Süddeutsche Zeitung

Kommentar:Den Armen helfen, nicht den Reichen

Lesezeit: 2 min

Im aktuellen Reichtumsreport der EZB schneidet Deutschland schlechter ab als viele Krisenländer. Das ist eine deutliche Warnung an die deutsche Politik, endlich mehr gegen die Ungleichheit zu tun.

Kommentar von Alexander Hagelüken

Was die Europäische Zentralbank über die Besitzverhältnisse der Europäer zu berichten hat, wird jeden erstaunen. Im neuen Reichtumsreport der EZB schneiden die Deutschen besonders schwach ab, obwohl sie seit Dekaden die stärkste Volkswirtschaft des Kontinents stellen. Italiener und Zyprioten weisen fast drei Mal so viel mittleres Vermögen auf. Die Deutschen haben weniger als die Einwohner von 80 Prozent der Euro-Nationen. Dabei sieht jeder, wie viel Reichtum in der Bundesrepublik produziert wird. Das Geld ist aber zwischen Arm und Reich extrem ungleich verteilt.

Der Report dürfte Kontroversen entzünden. Warum retteten Nationen wie die Deutschen in der Euro-Krise mit 600 Milliarden Euro Länder, deren Bewohner mehr besitzen? Eine interessante Frage fürs Jahr der Bundestagswahl. Selbst das mittlere Vermögen der Griechen, deren Stützung die Kanzlerin 2017 erneut verhandelt, liegt über jenem der Deutschen.

Die Zentralbanker wissen um die Explosivität ihrer Ergebnisse. Sie veröffentlichten den Report am 23. Dezember, er sollte im Weihnachtstrubel untergehen. Schon die Publikation der ersten Studie mit noch schlechteren Resultaten für die Deutschen verzögerte die EZB 2013 wochenlang, bis die umstrittene Rettung Zyperns beschlossen war - wo das mittlere Vermögen damals fünf Mal so groß war wie das der Bundesbürger.

War die Euro-Rettung also ein Fehler, wie viele empörte Deutsche schon lange denken? Nein. Unter einem Kollaps des Euro hätte niemand so gelitten wie Exportweltmeister Deutschland und seine Beschäftigten, weil die Währungsunion Exporte erleichtert. Zudem zahlten außer den Griechen alle Krisenstaaten die Hilfskredite zurück. Die Deutschen verloren kein Geld. Die EZB-Studie zeigt jedoch, dass die Rettung falsch konstruiert war.

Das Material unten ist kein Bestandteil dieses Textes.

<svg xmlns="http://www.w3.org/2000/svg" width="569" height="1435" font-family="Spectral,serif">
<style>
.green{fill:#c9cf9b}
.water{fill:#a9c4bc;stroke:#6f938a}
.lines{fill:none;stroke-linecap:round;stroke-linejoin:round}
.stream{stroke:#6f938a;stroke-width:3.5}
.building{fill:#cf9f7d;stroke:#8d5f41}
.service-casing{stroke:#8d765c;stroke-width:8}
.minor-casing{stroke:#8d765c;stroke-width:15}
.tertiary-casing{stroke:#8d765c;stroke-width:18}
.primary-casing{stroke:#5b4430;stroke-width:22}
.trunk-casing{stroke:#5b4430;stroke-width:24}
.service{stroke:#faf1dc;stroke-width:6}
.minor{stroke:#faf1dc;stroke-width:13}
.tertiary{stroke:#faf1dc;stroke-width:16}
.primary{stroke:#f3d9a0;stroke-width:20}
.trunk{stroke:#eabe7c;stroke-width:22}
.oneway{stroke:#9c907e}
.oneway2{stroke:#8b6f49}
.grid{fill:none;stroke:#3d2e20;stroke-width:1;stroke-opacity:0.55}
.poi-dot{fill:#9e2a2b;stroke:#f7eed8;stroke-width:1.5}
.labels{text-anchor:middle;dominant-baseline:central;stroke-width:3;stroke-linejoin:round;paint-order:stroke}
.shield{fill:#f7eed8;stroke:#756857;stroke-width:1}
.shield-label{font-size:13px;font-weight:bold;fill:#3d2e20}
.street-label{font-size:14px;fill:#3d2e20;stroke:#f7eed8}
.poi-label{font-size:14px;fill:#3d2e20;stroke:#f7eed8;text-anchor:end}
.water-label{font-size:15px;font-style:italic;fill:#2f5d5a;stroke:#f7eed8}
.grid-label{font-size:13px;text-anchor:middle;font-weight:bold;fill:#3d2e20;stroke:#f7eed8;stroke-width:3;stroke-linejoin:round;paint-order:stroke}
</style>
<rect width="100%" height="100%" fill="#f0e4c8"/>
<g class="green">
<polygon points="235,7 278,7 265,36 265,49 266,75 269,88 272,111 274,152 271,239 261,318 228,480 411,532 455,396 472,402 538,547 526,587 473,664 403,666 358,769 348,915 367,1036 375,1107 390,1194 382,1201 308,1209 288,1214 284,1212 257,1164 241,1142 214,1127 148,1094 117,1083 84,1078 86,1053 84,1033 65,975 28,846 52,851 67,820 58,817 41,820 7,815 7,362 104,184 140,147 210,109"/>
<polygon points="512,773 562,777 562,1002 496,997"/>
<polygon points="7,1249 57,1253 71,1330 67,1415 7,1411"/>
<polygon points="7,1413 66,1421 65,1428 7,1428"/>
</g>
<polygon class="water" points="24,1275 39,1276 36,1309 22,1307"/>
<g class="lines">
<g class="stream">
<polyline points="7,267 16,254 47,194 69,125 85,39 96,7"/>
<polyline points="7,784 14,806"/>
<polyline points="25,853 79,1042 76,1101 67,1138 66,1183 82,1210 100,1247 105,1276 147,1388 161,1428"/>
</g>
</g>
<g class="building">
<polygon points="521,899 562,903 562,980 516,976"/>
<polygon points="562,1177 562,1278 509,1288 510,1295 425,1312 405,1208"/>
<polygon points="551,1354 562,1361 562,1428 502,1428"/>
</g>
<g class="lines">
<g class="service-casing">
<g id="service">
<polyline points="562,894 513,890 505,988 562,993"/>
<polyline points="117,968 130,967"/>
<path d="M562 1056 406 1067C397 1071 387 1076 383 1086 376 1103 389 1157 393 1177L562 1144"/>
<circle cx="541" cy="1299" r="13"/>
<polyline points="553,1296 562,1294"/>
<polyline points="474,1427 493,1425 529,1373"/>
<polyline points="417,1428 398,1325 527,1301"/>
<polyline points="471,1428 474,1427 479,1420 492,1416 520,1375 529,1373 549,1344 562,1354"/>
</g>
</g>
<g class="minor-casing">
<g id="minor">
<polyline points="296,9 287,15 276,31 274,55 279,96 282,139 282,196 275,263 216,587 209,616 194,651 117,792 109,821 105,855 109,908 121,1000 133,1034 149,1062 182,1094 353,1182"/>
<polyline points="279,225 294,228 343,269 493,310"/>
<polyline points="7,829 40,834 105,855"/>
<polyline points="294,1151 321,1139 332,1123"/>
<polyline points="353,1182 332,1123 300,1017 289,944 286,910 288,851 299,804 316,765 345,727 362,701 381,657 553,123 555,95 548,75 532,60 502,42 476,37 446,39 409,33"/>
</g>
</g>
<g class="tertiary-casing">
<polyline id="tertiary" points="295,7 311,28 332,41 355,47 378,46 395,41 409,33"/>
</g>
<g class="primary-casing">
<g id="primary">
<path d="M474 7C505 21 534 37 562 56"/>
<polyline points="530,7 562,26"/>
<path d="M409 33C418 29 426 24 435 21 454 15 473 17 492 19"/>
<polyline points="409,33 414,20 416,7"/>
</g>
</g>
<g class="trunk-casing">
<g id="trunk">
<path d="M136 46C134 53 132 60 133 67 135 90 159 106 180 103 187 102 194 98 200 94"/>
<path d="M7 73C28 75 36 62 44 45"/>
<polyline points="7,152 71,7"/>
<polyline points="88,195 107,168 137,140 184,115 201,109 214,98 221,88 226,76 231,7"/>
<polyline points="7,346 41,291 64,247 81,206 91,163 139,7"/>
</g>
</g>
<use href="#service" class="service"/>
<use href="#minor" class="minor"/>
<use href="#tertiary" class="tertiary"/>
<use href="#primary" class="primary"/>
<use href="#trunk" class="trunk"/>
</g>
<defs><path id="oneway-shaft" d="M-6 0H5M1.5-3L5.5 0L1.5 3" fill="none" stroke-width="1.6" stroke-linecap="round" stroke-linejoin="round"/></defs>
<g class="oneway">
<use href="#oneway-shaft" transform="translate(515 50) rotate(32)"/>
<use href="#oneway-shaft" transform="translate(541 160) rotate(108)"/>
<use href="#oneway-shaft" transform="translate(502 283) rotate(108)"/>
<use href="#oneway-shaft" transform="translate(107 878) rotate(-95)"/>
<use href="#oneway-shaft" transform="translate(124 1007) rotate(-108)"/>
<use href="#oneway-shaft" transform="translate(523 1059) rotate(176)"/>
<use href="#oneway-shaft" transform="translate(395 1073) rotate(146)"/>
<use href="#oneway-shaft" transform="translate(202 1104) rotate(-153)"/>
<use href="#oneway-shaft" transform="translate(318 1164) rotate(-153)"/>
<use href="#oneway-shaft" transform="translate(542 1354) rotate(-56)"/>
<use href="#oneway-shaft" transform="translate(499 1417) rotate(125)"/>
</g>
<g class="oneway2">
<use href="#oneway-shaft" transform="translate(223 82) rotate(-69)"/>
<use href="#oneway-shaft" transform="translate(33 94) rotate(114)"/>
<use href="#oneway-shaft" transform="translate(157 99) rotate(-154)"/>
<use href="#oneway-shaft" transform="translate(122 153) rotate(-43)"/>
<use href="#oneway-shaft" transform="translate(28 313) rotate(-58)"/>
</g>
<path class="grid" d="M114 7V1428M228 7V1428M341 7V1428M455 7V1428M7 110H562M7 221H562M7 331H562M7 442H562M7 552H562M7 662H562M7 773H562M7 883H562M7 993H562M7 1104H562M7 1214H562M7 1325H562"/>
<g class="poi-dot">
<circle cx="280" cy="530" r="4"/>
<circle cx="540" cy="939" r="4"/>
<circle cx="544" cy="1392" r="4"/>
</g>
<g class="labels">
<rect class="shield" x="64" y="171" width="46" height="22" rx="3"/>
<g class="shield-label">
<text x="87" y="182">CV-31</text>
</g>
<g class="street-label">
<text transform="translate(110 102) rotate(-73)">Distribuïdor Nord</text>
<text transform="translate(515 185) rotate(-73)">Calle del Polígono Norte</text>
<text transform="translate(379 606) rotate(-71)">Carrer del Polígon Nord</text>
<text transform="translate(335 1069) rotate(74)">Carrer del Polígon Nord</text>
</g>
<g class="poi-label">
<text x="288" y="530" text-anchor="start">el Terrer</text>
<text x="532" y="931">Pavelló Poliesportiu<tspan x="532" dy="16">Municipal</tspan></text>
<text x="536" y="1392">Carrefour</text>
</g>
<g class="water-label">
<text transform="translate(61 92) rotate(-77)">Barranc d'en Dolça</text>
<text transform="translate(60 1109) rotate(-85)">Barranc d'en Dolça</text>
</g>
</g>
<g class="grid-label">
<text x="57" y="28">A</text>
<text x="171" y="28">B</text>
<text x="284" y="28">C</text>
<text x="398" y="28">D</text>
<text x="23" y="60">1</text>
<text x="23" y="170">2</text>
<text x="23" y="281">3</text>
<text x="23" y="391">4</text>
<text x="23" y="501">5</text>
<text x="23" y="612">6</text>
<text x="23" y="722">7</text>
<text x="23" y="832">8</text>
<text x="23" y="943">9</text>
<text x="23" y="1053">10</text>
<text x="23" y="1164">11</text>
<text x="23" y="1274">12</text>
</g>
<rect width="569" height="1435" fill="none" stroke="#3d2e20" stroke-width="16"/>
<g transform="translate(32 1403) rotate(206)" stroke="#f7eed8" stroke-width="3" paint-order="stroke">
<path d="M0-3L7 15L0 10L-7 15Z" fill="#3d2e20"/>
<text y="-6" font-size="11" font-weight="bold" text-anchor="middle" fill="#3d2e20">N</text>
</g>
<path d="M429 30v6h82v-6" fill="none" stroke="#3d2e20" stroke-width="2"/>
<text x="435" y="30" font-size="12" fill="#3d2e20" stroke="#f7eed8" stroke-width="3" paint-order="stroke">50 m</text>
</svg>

Reiche in Krisenstaaten sollten bei Hilfsaktionen stärker zahlen. Sie haben besonders von der Misswirtschaft profitiert, die zur Euro-Krise führte. Griechenland senkte Steuern für Gutverdiener, während sich der Staat verschuldete. Die politische Klasse ist in allen Krisenstaaten mit Firmenlenkern und Vermögenden verquickt. Daher sollten die Hilfsländer, voran die tonangebende Kanzlerin, eine Belastung jener durchsetzen, die es haben. Stattdessen werden Deutsche und andere Nationen bezahlen, wenn die Griechen Kredite schuldig bleiben.

Der Betrachter fragt sich angesichts des EZB-Reports, warum die Bundesbürger denn so wenig besitzen, obwohl ihre Wirtschaft boomt. Eine Ursache ist Geldanlage. Die Deutschen kaufen wenig Lohnendes, etwa Aktien und Immobilien. Stattdessen lassen sie sich von Finanzkonzernen in Produkte wie Lebensversicherungen drängen, die wenig abwerfen. Bis zu 80 Prozent der Spanier und Italiener wohnen im eigenen Haus, doppelt so viele wie in Deutschland. Statt den Kauf von Aktien und Immobilien massiv zu fördern, privilegieren Bundesregierungen seit Jahrzehnten schlechte Anlagen wie Lebensversicherungen.

Die EZB-Studie ist eine Warnung für die Bundesregierung

Ein weiterer Grund für das geringe Vermögen der meisten Sparer im europäischen Vergleich ist, dass Reich und Arm bei uns so auseinanderklaffen wie nirgends in Euro-Land. Das wuchs historisch, etwa durch all die erfolgreichen Familienunternehmen. Die Deutschen empfanden diese krasse Schieflage vielleicht als erträglich, solange sie sich durch lebenslange Anstellungen bei einer Firma, günstige Mieten sowie steigende Löhne und Renten wirtschaftlich abgesichert fühlten. Doch all diese Sicherheiten bröckeln schon seit Jahren. Jobs werden unsicher, Mieten teurer, Löhne und Renten stagnieren.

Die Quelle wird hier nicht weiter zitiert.